La méthode proposée consisterait à analyser finement des échantillons de régolithe à la recherche de signatures technologiques — des particules dont la forme, la composition ou la structure ne pourraient pas s'expliquer par des processus naturels. Il ne s'agit pas de chercher des vaisseaux spatiaux ou des objets macroscopiques, mais bien des indices à l'échelle microscopique, voire nanoscopique, qui pourraient témoigner d'une activité technologique passée.
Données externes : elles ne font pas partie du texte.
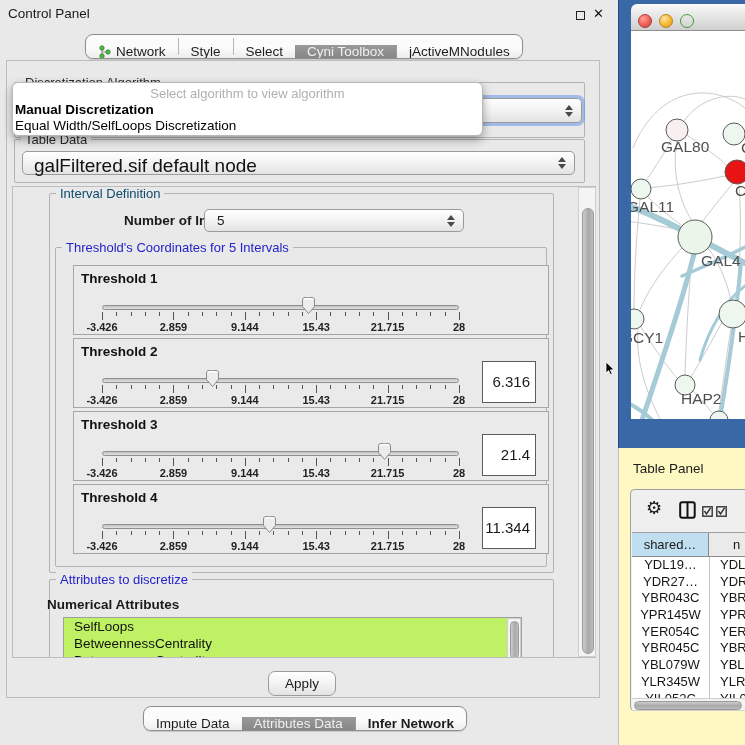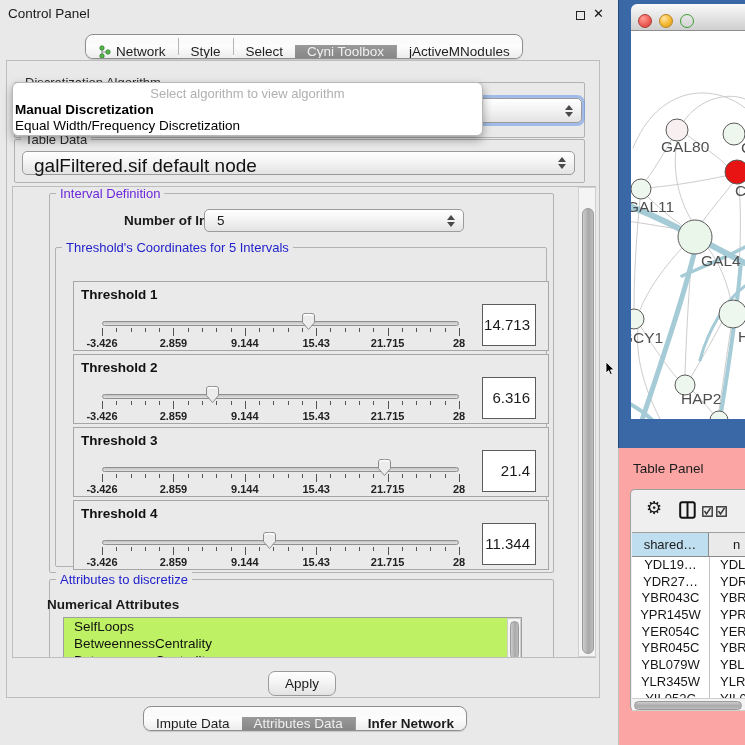--- a/index.html
+++ b/index.html
@@ -98,34 +98,34 @@
       <span class="abs" style="left:11px;top:3px;font-size:19px;color:#111;">galFiltered.sif default node</span>
       <span class="spinner">
           <span class="sp-up"></span>
           <span class="sp-dn"></span>
         </span>
     </div>
 
     <div class="abs" style="left:12px;top:186px;width:584px;height:472px;border:1px solid #bdbdbd;box-sizing:border-box;overflow:hidden;">
 
       <div class="abs group" style="left:36px;top:6px;width:505px;height:380px;">
-        <div class="gtitle" style="color:#6d28d9;text-align:right;">Interval Definition</div>
+        <div class="gtitle" style="color:#0c4a6e;text-align:right;">Interval Definition</div>
       </div>
       <div class="abs" style="left:111px;top:26px;font-weight:bold;font-size:13.5px;">Number of Intervals</div>
       <div class="abs aqua" style="left:191px;top:22px;width:260px;height:23px;">
         <span class="abs" style="left:12px;top:3px;font-size:13.5px;">5</span>
         <span class="spinner">
             <span class="sp-up"></span>
             <span class="sp-dn"></span>
           </span>
       </div>
       <div class="abs group" style="left:42px;top:60px;width:492px;height:320px;">
         <div class="gtitle" style="color:#2222cc;">Threshold's Coordinates for 5 Intervals</div>
       </div>
-      <div class="abs" style="left:0;top:16px;width:584px;height:472px;text-decoration:underline;">
+      <div class="abs" style="left:0;top:0;width:584px;height:472px;text-decoration:underline;">
           <div class="thr-box" style="top: 78px;">
             <div class="thr-label">Threshold 1</div>
             <div class="track"></div>
             <div class="tick" style="left: 28px; top: 46px; height: 8px;"></div>
             <div class="tick" style="left: 42.28px; top: 46px; height: 4px;"></div>
             <div class="tick" style="left: 56.56px; top: 46px; height: 4px;"></div>
             <div class="tick" style="left: 70.84px; top: 46px; height: 4px;"></div>
             <div class="tick" style="left: 85.12px; top: 46px; height: 4px;"></div>
             <div class="tick" style="left: 99.4px; top: 46px; height: 8px;"></div>
             <div class="tick" style="left: 113.68px; top: 46px; height: 4px;"></div>
@@ -151,21 +151,20 @@
             <div class="tick-label" style="left: 28px; top: 55px;">-3.426</div>
             <div class="tick-label" style="left: 99.4px; top: 55px;">2.859</div>
             <div class="tick-label" style="left: 170.8px; top: 55px;">9.144</div>
             <div class="tick-label" style="left: 242.2px; top: 55px;">15.43</div>
             <div class="tick-label" style="left: 313.6px; top: 55px;">21.715</div>
             <div class="tick-label" style="left: 385px; top: 55px;">28</div>
             <div class="thumb" style="left: 225.559px;"><svg width="17" height="19" viewBox="0 0 17 19">
                 <path d="M2.5 4 Q2.5 1.5 5 1.5 L12 1.5 Q14.5 1.5 14.5 4 L14.5 10.5 L8.5 17.5 L2.5 10.5 Z" fill="#ececec" stroke="#8a8a8a" stroke-width="1"></path>
                 <path d="M3.5 3.5 Q5 2.5 8.5 2.5 Q12 2.5 13.5 3.5" fill="none" stroke="#ffffff" stroke-width="1.3"></path>
               </svg></div>
-            <div class="valbox">14.713</div>
           </div>
           <div class="thr-box" style="top: 151px;">
             <div class="thr-label">Threshold 2</div>
             <div class="track"></div>
             <div class="tick" style="left: 28px; top: 46px; height: 8px;"></div>
             <div class="tick" style="left: 42.28px; top: 46px; height: 4px;"></div>
             <div class="tick" style="left: 56.56px; top: 46px; height: 4px;"></div>
             <div class="tick" style="left: 70.84px; top: 46px; height: 4px;"></div>
             <div class="tick" style="left: 85.12px; top: 46px; height: 4px;"></div>
             <div class="tick" style="left: 99.4px; top: 46px; height: 8px;"></div>
@@ -369,21 +368,21 @@
         <circle cx="634" cy="319" r="10" fill="#edf7ed" stroke="#5a5a5a" stroke-width="1"></circle>
         <text x="621" y="343" font-size="15.5" fill="#4f4f4f">GCY1</text>
         <circle cx="733" cy="314" r="14" fill="#edf7ed" stroke="#5a5a5a" stroke-width="1"></circle>
         <text x="738" y="342" font-size="15.5" fill="#4f4f4f">H</text>
         <circle cx="685" cy="385" r="10" fill="#edf7ed" stroke="#5a5a5a" stroke-width="1"></circle>
         <text x="681" y="404" font-size="15.5" fill="#4f4f4f">HAP2</text>
         <circle cx="719" cy="420" r="9" fill="#edf7ed" stroke="#5a5a5a" stroke-width="1"></circle>
       </svg>
   </div>
 
-  <div class="abs" style="left:618px;top:448px;width:127px;height:297px;background:#fca5a5;border-left:1px solid #c0c0c0;box-sizing:border-box;">
+  <div class="abs" style="left:618px;top:448px;width:127px;height:297px;background:#fef9c3;border-left:1px solid #c0c0c0;box-sizing:border-box;">
     <div class="abs" style="left:14px;top:13px;font-size:13.5px;color:#1b1b1b;">Table Panel</div>
 
     <div class="abs" style="left:11px;top:41px;width:116px;height:222px;background:#efefef;border:1px solid #a0a0a0;border-right:none;border-radius:5px 0 0 5px;box-sizing:border-box;">
 
       <div class="abs" style="left:15px;top:7px;font-size:18px;color:#1a1a1a;">⚙</div>
       <div class="abs" style="left:48px;top:11px;">
         <svg width="17" height="18" viewBox="0 0 17 18">
           <rect x="1.2" y="1.2" width="14.5" height="15.5" rx="2" fill="none" stroke="#111" stroke-width="2"></rect>
           <line x1="8.5" y1="1.5" x2="8.5" y2="17" stroke="#111" stroke-width="2"></line>
         </svg>
@@ -444,21 +443,21 @@
       <div class="abs sb-track" style="left:1px;top:208px;width:115px;height:13px;border-left:none;border-right:none;">
         <div class="abs sb-thumb-h" style="left:2px;top:2px;width:108px;height:9px;"></div>
       </div>
     </div>
   </div>
 
   <div class="abs" style="left:12px;top:82px;width:471px;height:54px;background:#ffffff;border:1px solid #b8b8b8;border-radius:6px;
               box-shadow:0 4px 10px rgba(0,0,0,0.35);z-index:50;box-sizing:border-box;overflow:hidden;">
     <div style="height:17px;line-height:17px;text-align:center;color:#b0b0b0;font-size:13px;margin-top:2px;">Select algorithm to view algorithm</div>
     <div style="height:16px;line-height:16px;padding-left:2px;font-size:13.5px;font-weight:bold;color:#000;">Manual Discretization</div>
-    <div style="height:16px;line-height:16px;padding-left:2px;font-size:13.5px;color:#000;">Equal Width/Frequency Discretization</div>
+    <div style="height:16px;line-height:16px;padding-left:2px;font-size:13.5px;color:#000;">Equal Width/SelfLoops Discretization</div>
   </div>
 
   <div class="abs" style="left:605px;top:361px;z-index:100;">
     <svg width="11" height="15" viewBox="0 0 11 15">
       <path d="M1 1 L1 12 L3.6 9.6 L5.4 13.5 L7.2 12.7 L5.4 8.9 L9 8.7 Z" fill="#000" stroke="#fff" stroke-width="0.8"></path>
     </svg>
   </div>
 </div>
 
 </body></html>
Cette approche marque un changement de paradigme dans la recherche de vie extraterrestre. Depuis des décennies, le programme SETI — Search for Extraterrestrial Intelligence — se concentre principalement sur l'écoute de signaux radio ou l'observation de phénomènes optiques anormaux dans l'espace lointain. L'idée de chercher des preuves physiques, matérielles, dans un environnement aussi proche que la Lune, ouvre une nouvelle voie. Elle s'inscrit dans un courant plus large de l'astrobiologie et de l'archéologie spatiale, qui cherche à détecter non pas des signaux intentionnels, mais des traces involontaires de passage.

La Lune présente un avantage stratégique : elle est accessible. Les missions robotiques et, à terme, habitées, pourraient y prélever des échantillons et les analyser sur place ou les rapporter sur Terre. Les missions Apollo ont déjà rapporté des centaines de kilos de roches et de poussière lunaires, qui continuent d'être étudiées. De nouvelles missions, notamment dans le cadre du programme Artemis, prévoient de retourner sur le sol lunaire et d'en rapporter davantage de matériel.
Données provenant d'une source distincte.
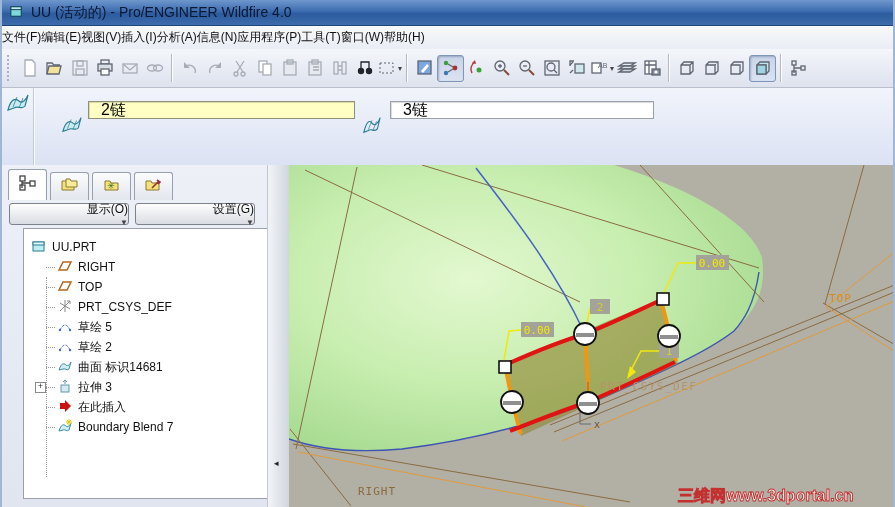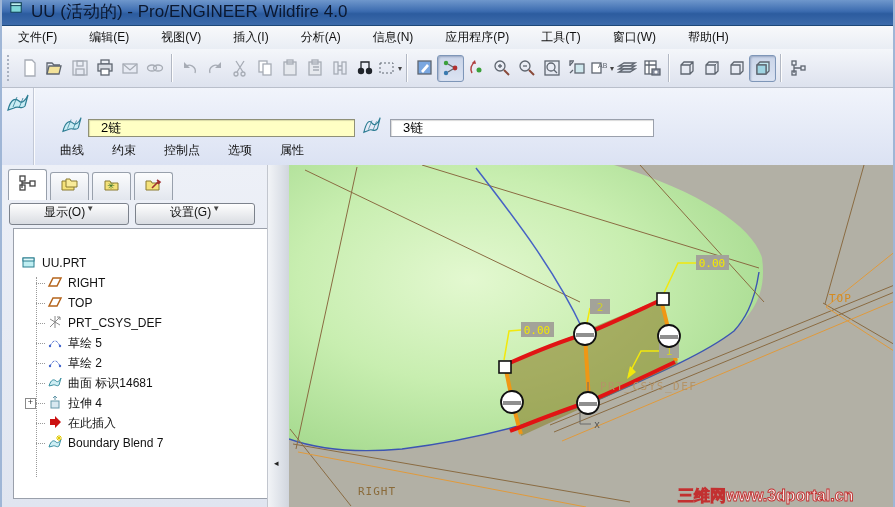--- a/index.html
+++ b/index.html
@@ -2,67 +2,67 @@
 <html><head>
 <meta charset="utf-8">
 <style>
   html,body{margin:0;padding:0;background:#888;}
   .win{position:relative;width:895px;height:507px;overflow:hidden;
        font-family:"Liberation Sans",sans-serif;background:#dce3f2;
        border-left:2px solid #9fb6d6;border-right:2px solid #9fb6d6;box-sizing:border-box;}
   
   .titlebar{position:absolute;left:0;top:0;width:100%;height:26px;
     background:linear-gradient(180deg,#6f97cc 0%,#3c6cb0 45%,#2c5c9f 55%,#3d6bab 100%);
-    display:flex;align-items:flex-start;gap:7px;padding-left:7px;box-sizing:border-box;
-    color:#0b1830;font-size:17px;border-bottom:1px solid #1d4778;}
+    display:flex;align-items:center;gap:7px;padding-left:7px;box-sizing:border-box;
+    color:#0b1830;font-size:14px;border-bottom:1px solid #1d4778;}
   
   .menubar{position:absolute;left:0;top:26px;width:100%;height:23px;
     background:linear-gradient(180deg,#f8f9fb,#e9edf4);border-bottom:1px solid #c6cad3;
     display:flex;align-items:center;font-size:12px;color:#111;}
-  .menuitem{padding:3px 16px;cursor:default;}
+  .menuitem{padding:3px 0;cursor:default;}
   
   .toolbar{position:absolute;left:0;top:49px;width:100%;height:39px;
     background:linear-gradient(180deg,#f4f6fa,#dde2ee);border-bottom:1px solid #b9bfcb;
     display:flex;align-items:center;padding:0 2px;box-sizing:border-box;}
   .grip{width:5px;height:26px;border-left:2px dotted #aab2c0;margin:0 3px;}
   .tbsep{width:1px;height:28px;background:#b2b8c4;border-right:1px solid #fdfdfd;margin:0 4px;}
   .tbicon{width:25px;height:25px;display:flex;align-items:center;justify-content:center;
     border-radius:3px;color:#5f6670;position:relative;}
   .tbicon.disabled{color:#a7acb5;}
   .tbicon.dark{color:#20242a;}
   .tbicon.pressed{background:linear-gradient(180deg,#c9d4e8,#dbe3f2);
     border:1px solid #7e96b8;box-shadow:inset 1px 1px 2px rgba(60,80,120,.35);}
   .caret{font-size:8px;color:#444;margin-left:1px;}
   
   .dashboard{position:absolute;left:0;top:88px;width:100%;height:77px;
     background:linear-gradient(180deg,#f1f4fb,#dbe2f3);border-bottom:1px solid #a9b1c2;}
   .dash-divider{position:absolute;left:31px;top:0;bottom:0;width:1px;background:#c2c8d6;
     border-right:1px solid #fafbfd;}
   .dash-feat-icon{position:absolute;left:4px;top:4px;}
-  .collector{position:absolute;top:31px;height:16px;font-size:13px;line-height:16px;
+  .collector{position:absolute;top:13px;height:16px;font-size:16px;line-height:16px;
     padding-left:12px;border:1px solid #8f9077;box-shadow:inset 1px 1px 1px rgba(0,0,0,.15);}
   .collector.active{background:#ffffc4;}
   .collector.idle{background:#ffffff;border-color:#9aa0ac;}
   .cicon{position:absolute;top:27px;}
   .dashtabs{position:absolute;left:44px;bottom:4px;display:flex;font-size:12px;color:#111;}
   .dashtab{padding:2px 14px;cursor:default;}
   
   .leftpanel{position:absolute;left:0;top:165px;width:265px;height:342px;
     background:linear-gradient(180deg,#edf0f7,#e0e5f0);}
   .ptabs{position:absolute;left:6px;top:4px;display:flex;gap:3px;align-items:flex-end;}
   .ptab{width:37px;height:27px;border:1px solid #98a0ac;border-bottom:none;
     border-radius:3px 3px 0 0;background:linear-gradient(180deg,#fbfcfd,#e2e6ee);
     display:flex;align-items:center;justify-content:center;}
   .ptab.active{background:#fff;height:30px;}
   .pbtns{position:absolute;left:7px;top:38px;display:flex;gap:6px;}
   .pbtn{width:118px;height:20px;border:1px solid #7c828c;border-radius:3px;
     background:linear-gradient(180deg,#fefefe,#d9dce2);font-size:12px;color:#111;
-    display:flex;align-items:flex-start;justify-content:center;gap:0;}
-  .tree{position:absolute;left:11px;top:63px;width:256px;bottom:8px;background:#fff;
-    border:1px solid #9aa0ab;font-size:12px;color:#111;padding-top:24px;box-sizing:border-box;
+    display:flex;align-items:flex-end;justify-content:center;gap:0;flex-direction:column;}
+  .tree{position:absolute;left:21px;top:63px;width:256px;bottom:8px;background:#fff;
+    border:1px solid #9aa0ab;font-size:12px;color:#111;padding-top:8px;box-sizing:border-box;
     position:absolute;}
   .trow{display:flex;align-items:center;height:20px;position:relative;white-space:nowrap;}
   .trow .ticon{margin-right:5px;flex:0 0 auto;}
   .trow.lvl1{padding-left:7px;}
   .trow.lvl2{padding-left:33px;}
   .tree-vline{position:absolute;left:22px;top:48px;height:200px;border-left:1px dotted #9a9a9a;}
   .trow.lvl2::before{content:"";position:absolute;left:22px;top:10px;width:9px;
     border-top:1px dotted #9a9a9a;}
   .expandbox{position:absolute;left:11px;top:5px;width:9px;height:9px;border:1px solid #8a8a8a;
     background:#fff;font-size:9px;line-height:7px;text-align:center;color:#333;}
@@ -324,27 +324,20 @@
         </svg>
     </span>
     <div class="collector active" style="left:86px;width:253px">2链</div>
     <span class="cicon" style="left:358px">
       <svg width="24" height="20" viewBox="0 0 24 22">
           <path d="M3 19 C6 7 9 5 12 9 C15 13 19 9 21 3 L18 15 C15 20 12 14 8 17 Z" fill="none" stroke="#2d7d93" stroke-width="1.2"></path>
           <path d="M8 16 L12 6 M13 17 L17 7" stroke="#2d7d93" stroke-width="0.8" fill="none"></path>
         </svg>
     </span>
     <div class="collector idle" style="left:388px;width:250px">3链</div>
-    <div class="dashtabs" id="dashtabs">
-        <span class="dashtab">曲线</span>
-        <span class="dashtab">约束</span>
-        <span class="dashtab">控制点</span>
-        <span class="dashtab">选项</span>
-        <span class="dashtab">属性</span>
-      </div>
   </div>
 
   <div class="leftpanel">
     <div class="ptabs" id="ptabs">
         <span class="ptab active">
           <span style="color:#444"><svg width="20" height="18">
               <rect x="2" y="2" width="5" height="5" stroke="currentColor" fill="none" stroke-width="1.3"></rect>
               <rect x="2" y="11" width="5" height="5" stroke="currentColor" fill="none" stroke-width="1.3"></rect>
               <rect x="12" y="7" width="5" height="5" stroke="currentColor" fill="none" stroke-width="1.3"></rect>
               <path d="M4 7v7M4 9h8" stroke="currentColor" fill="none" stroke-width="1.3"></path>
@@ -428,21 +421,21 @@
               <path d="M2 12C4 5 7 5 9 7 11 9 13 6 14 4L12 11C10 13 8 10 6 11Z" fill="#cfeef4" stroke="#3a8fa0"></path>
             </svg></span>
           <span>曲面 标识14681</span>
         </div>
         <div class="trow lvl2">
           <span class="expandbox">+</span>
           <span class="ticon"><svg width="16" height="16">
               <rect x="4" y="7" width="8" height="7" fill="#d8e8f0" stroke="#6699aa"></rect>
               <path d="M8 6V2M8 2l-2 2M8 2l2 2" stroke="#6699aa" fill="none"></path>
             </svg></span>
-          <span>拉伸 4</span>
+          <span>拉伸 3</span>
         </div>
         <div class="trow lvl2">
           <span class="ticon"><svg width="16" height="16">
               <polygon points="3,5 8,5 8,2 14,8 8,14 8,11 3,11" fill="#cc1111"></polygon>
             </svg></span>
           <span>在此插入</span>
         </div>
         <div class="trow lvl2">
           <span class="ticon"><svg width="16" height="16">
               <path d="M2 13C4 6 7 6 9 8 11 10 13 7 14 5L12 12C10 14 8 11 6 12Z" fill="#cfeef4" stroke="#3a8fa0"></path>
L'équipe du Dr Pinault devra toutefois relever un défi de taille : distinguer une particule d'origine technologique extraterrestre d'une particule naturelle ou d'un résidu laissé par les missions humaines. La contamination par les activités spatiales terrestres est un risque majeur. Les chercheurs devront donc établir des protocoles très stricts pour identifier des signatures qui ne pourraient pas être expliquées autrement.

Pour l'instant, il s'agit d'une proposition stratégique, d'une feuille de route scientifique plutôt que d'une découverte. Mais elle a le mérite de poser une question nouvelle : et si les preuves que nous cherchons depuis si longtemps étaient déjà là, enfouies dans la poussière, attendant qu'on les remarque ? La Lune, ce témoin silencieux de l'histoire du système solaire, pourrait bien devenir le prochain terrain de chasse des chasseurs d'extraterrestres.